One thing that VI has is Point Protection.  You buy it when you make your reservation and it's $45 regardless of the number of points in your reservation.

You can cancel up to the last business day before your reservation starts FOR ANY REASON.

Most of the time I don't bother but it's been handy when I'm planning something with family that is waffley and to book December at Tahoe when the snow status is very iffy.  Paying for the flexibility but some times it's worth it.


----------



## tpelton (Feb 24, 2012)

*Two questions about VI*

As our group (Aviawest) is now threatened to be swallowed by VI, I need some clarification. 

Why is it that their maintenance fees are so high relative to other groups?

When they bought up P2P - how many of the owners in that system signed up (what portion of the points converted vs the portion that were swallowed and resold)?

Is the Prestige program an extra cost?  If so how much would it cost for a member with 100 points?  400 Points?  Do you have to pay different fees for different levels?

Thanks.


----------



## oceanvps (Feb 24, 2012)

Interesting!
That was the first I'd heard of it, but now I see that they have a faq on the vi website.

www.viresorts.com

In regards to Prestige I think that you had to buy from developer.
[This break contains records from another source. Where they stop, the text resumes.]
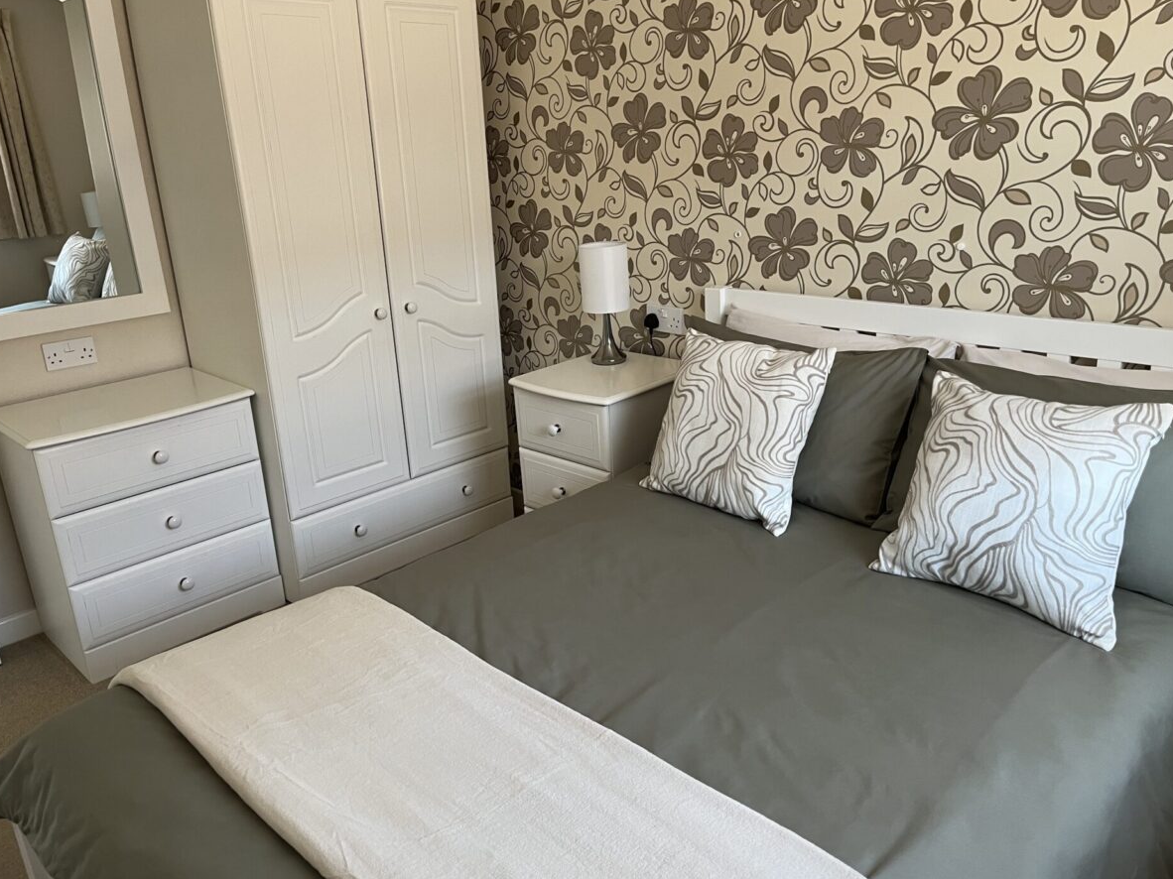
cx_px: 596
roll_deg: +2.9
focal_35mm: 27
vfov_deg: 51.3
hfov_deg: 65.3
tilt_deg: -18.7
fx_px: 915
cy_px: 432
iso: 125
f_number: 1.6
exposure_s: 1/75
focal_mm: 5.1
Hopefully a P2P person will come by and answer your question.  You'd be better off starting a new thread though I think.  

There was also a thread on Tug that had the P2P discussion on it.

One thing I've noticed about VI is that the board does actually seem to care about the direction of the timeshare system. 

Hope someone more experienced comes by to answer your q's.

J


----------



## JohnPaul (Feb 27, 2012)

*Prestige*

When VI was started they sold 25 and 40 year packages.  Once your time was up you were done.  As property in the system is there to support the points, if the points go away so do the properties.

VI realized that it would be difficult to sustain the organization if it was just going to shrink.  They changed to perpetual membership (with perpetual property to support it).  

To encourage people to change their points to perpetual they developed the Prestige program.  It is based on how many perpetual (vs fixed year) points you own.  

When the program started a few years ago, you had to take action (make a limited purchase) to join.  Any perpetual points you had counted.  For points to count now you have to buy them from the developer.

I would assume perpetual points that come into VI through a merger would count as developer sold.  You still might have to make an additional purchase of points to enter the Prestige Program.

At the higher levels (there are 4 levels) the benefits are amazing.  We joined VI in 1989.  By the time the Prestige Program came along we had a lot of perpetual points - some from the developer and some from the secondary market.  We ended up being Platinum which is the highest leverl.  I love the platinum benefits.


----------